Request: Please copy word for word the stretch from the line containing "insurance broker and" through the line containing "and more than".

Supplied material:
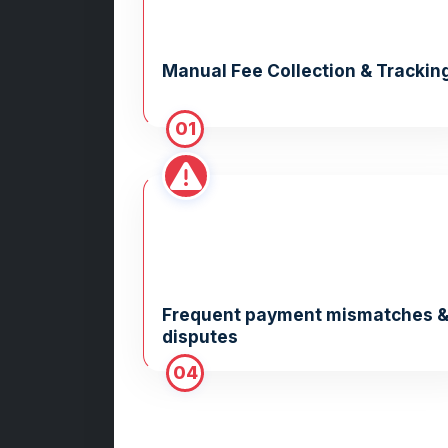
Manual Fee Collection & Trackin
01
Frequent payment mismatches 
disputes
04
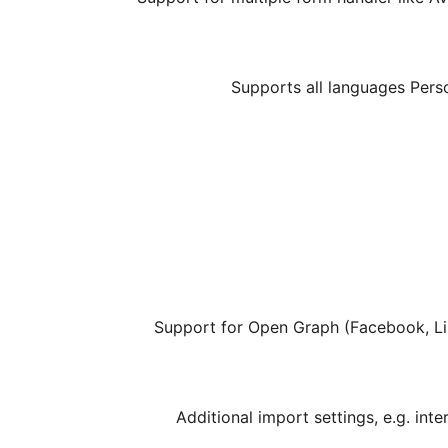
Additional import settings, e.g. inte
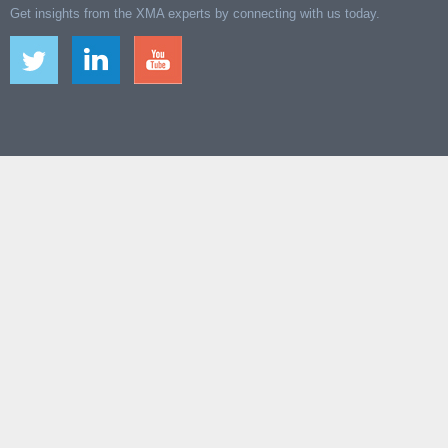
Get insights from the XMA experts by connecting with us today.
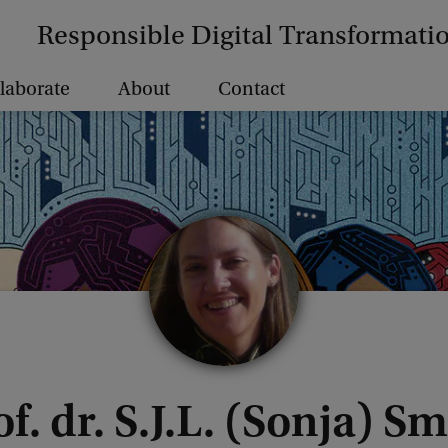
Responsible Digital Transformati
laborate
About
Contact
f. dr. S.J.L. (Sonja) S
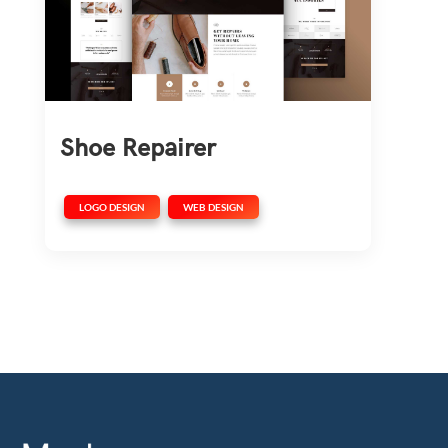
Shoe Repairer
,
LOGO DESIGN
WEB DESIGN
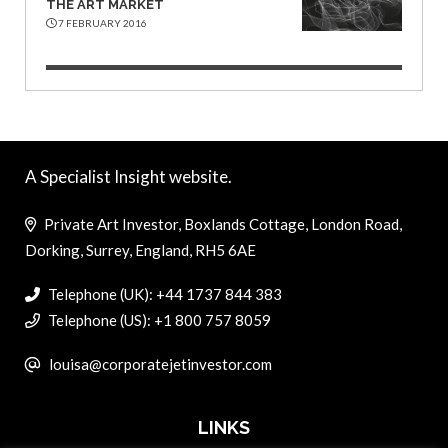
THE ART MARKET
7 FEBRUARY 2016
A Specialist Insight website.
Private Art Investor, Boxlands Cottage, London Road,
Dorking, Surrey, England, RH5 6AE
Telephone (UK): +44 1737 844 383
Telephone (US): +1 800 757 8059
louisa@corporatejetinvestor.com
LINKS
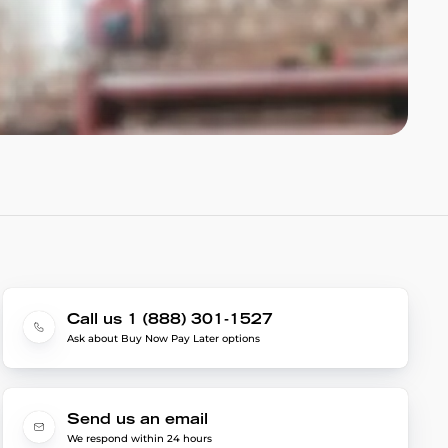
Call us 1 (888) 301-1527
Ask about Buy Now Pay Later options
Send us an email
We respond within 24 hours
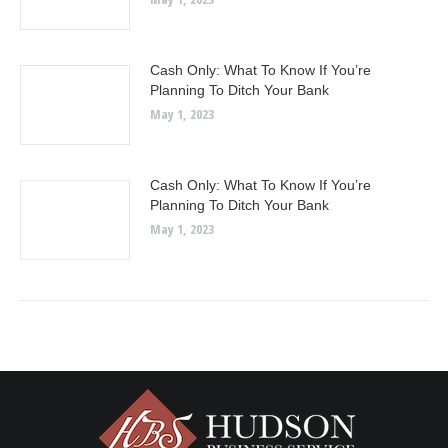
Cash Only: What To Know If You’re
Planning To Ditch Your Bank
May 1, 2023
Cash Only: What To Know If You’re
Planning To Ditch Your Bank
May 1, 2023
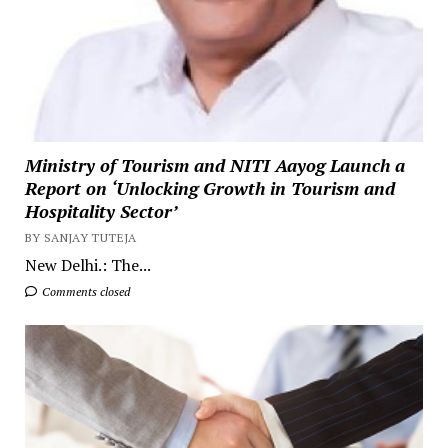
Ministry of Tourism and NITI Aayog Launch a
Report on ‘Unlocking Growth in Tourism and
Hospitality Sector’
BY SANJAY TUTEJA
New Delhi.: The...
Comments closed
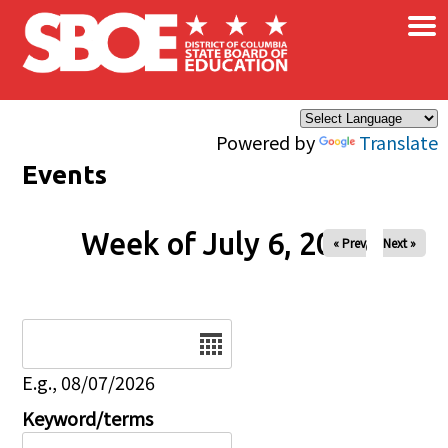
×
Skip to main content
Powered by
Translate
Events
Week of July 6, 2026
« Prev
Next »
Date
E.g., 08/07/2026
Keyword/terms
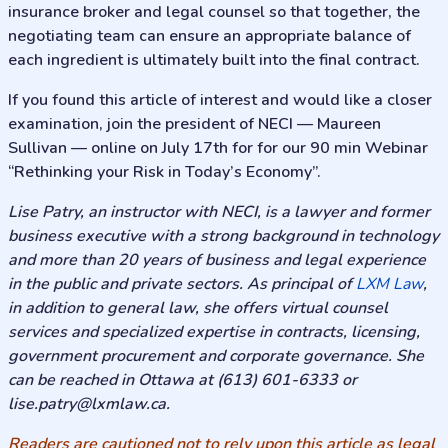
insurance broker and legal counsel so that together, the
negotiating team can ensure an appropriate balance of
each ingredient is ultimately built into the final contract.
If you found this article of interest and would like a closer
examination, join the president of NECI — Maureen
Sullivan — online on July 17th for for our 90 min Webinar
“Rethinking your Risk in Today’s Economy”.
Lise Patry, an instructor with NECI, is a lawyer and former
business executive with a strong background in technology
and more than 20 years of business and legal experience
in the public and private sectors. As principal of
LXM Law
,
in addition to general law, she offers virtual counsel
services and specialized expertise in contracts, licensing,
government procurement and corporate governance. She
can be reached in Ottawa at (613) 601-6333 or
lise.patry@lxmlaw.ca
.
Readers are cautioned not to rely upon this article as legal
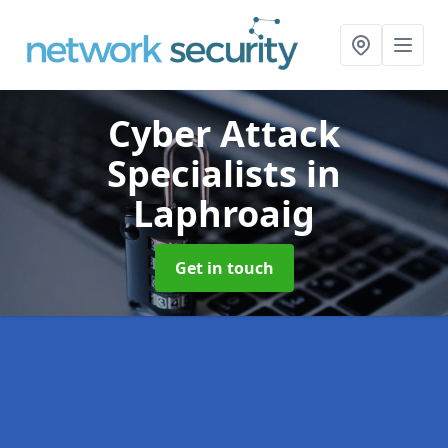
Cyber Attack
Specialists
in
Laphroaig
Get in touch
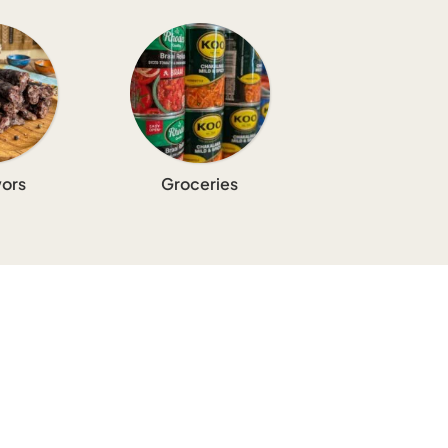
ors
Groceries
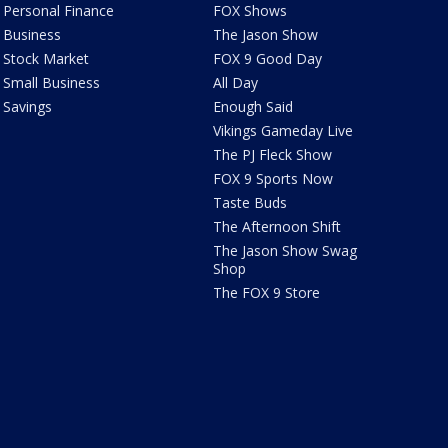
Personal Finance
FOX Shows
Business
The Jason Show
Stock Market
FOX 9 Good Day
Small Business
All Day
Savings
Enough Said
Vikings Gameday Live
The PJ Fleck Show
FOX 9 Sports Now
Taste Buds
The Afternoon Shift
The Jason Show Swag
Shop
The FOX 9 Store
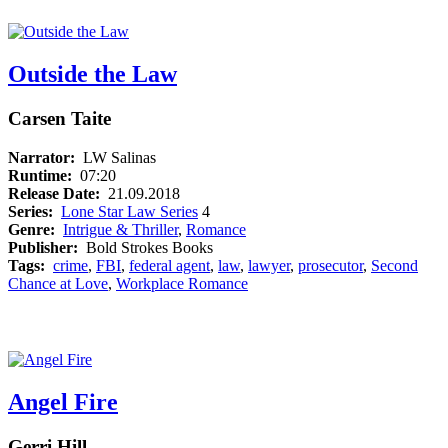
Outside the Law
Carsen Taite
Narrator:
LW Salinas
Runtime:
07:20
Release Date:
21.09.2018
Series:
Lone Star Law Series
4
Genre:
Intrigue & Thriller
,
Romance
Publisher:
Bold Strokes Books
Tags:
crime
,
FBI
,
federal agent
,
law
,
lawyer
,
prosecutor
,
Second
Chance at Love
,
Workplace Romance
Angel Fire
Gerri Hill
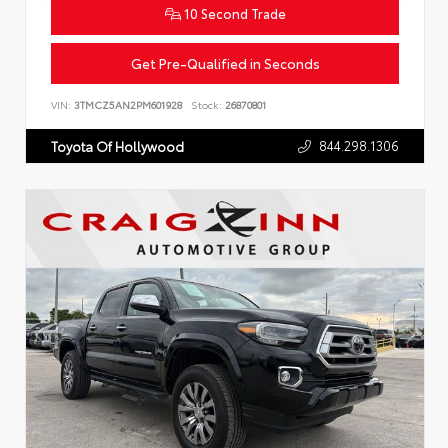
10 Second Trade
Get Pre-Qualified in Seconds
VIN:
3TMCZ5AN2PM601928
Stock:
26870801
844.298.1306
Toyota Of Hollywood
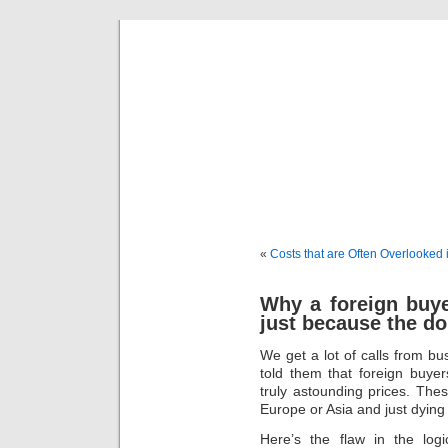
freevalua
Business
«
Costs that are Often Overlooked 
Why a foreign buy
just because the do
We get a lot of calls from b
told them that foreign buyer
truly astounding prices. Thes
Europe or Asia and just dyin
Here’s the flaw in the lo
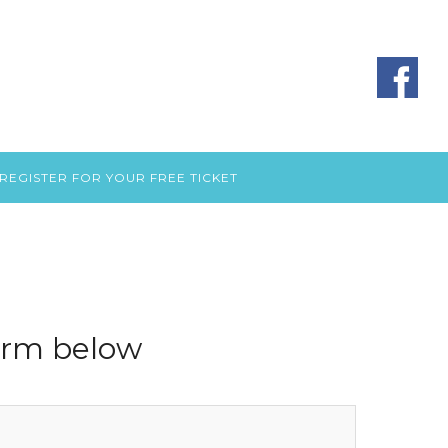
REGISTER FOR YOUR FREE TICKET
form below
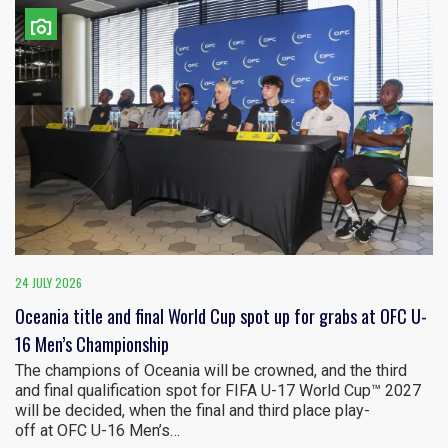
24 JULY 2026
Oceania title and final World Cup spot up for grabs at OFC U-
16 Men’s Championship
The champions of Oceania will be crowned, and the third
and final qualification spot for FIFA U-17 World Cup™ 2027
will be decided, when the final and third place play-
off at OFC U-16 Men’s…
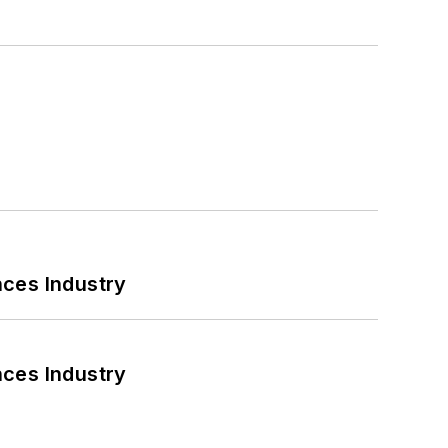
nces Industry
nces Industry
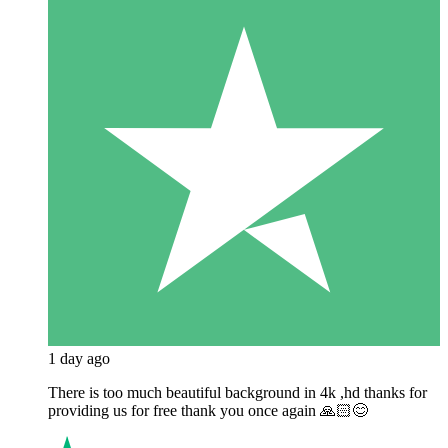
1 day ago
There is too much beautiful background in 4k ,hd thanks for
providing us for free thank you once again 🙏🏻😊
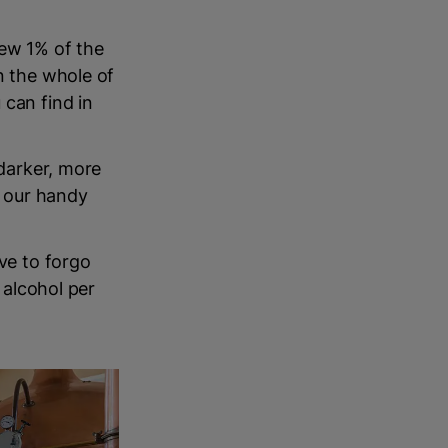
rew 1% of the
n the whole of
 can find in
 darker, more
n our handy
ave to forgo
 alcohol per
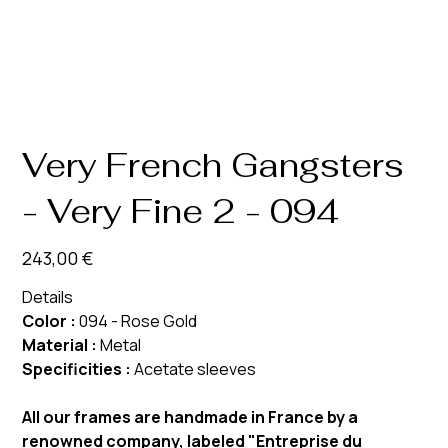
Very French Gangsters
- Very Fine 2 - 094
Prix
243,00 €
Details
Color :
094 - Rose Gold
Material :
Metal
Specificities :
Acetate sleeves
All our frames are handmade in France by a
renowned company, labeled "Entreprise du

Written answer:
insurance broker and legal counsel so that together, the
negotiating team can ensure an appropriate balance of
each ingredient is ultimately built into the final contract.
If you found this article of interest and would like a closer
examination, join the president of NECI — Maureen
Sullivan — online on July 17th for for our 90 min Webinar
“Rethinking your Risk in Today’s Economy”.
Lise Patry, an instructor with NECI, is a lawyer and former
business executive with a strong background in technology
and more than 20 years of business and legal experience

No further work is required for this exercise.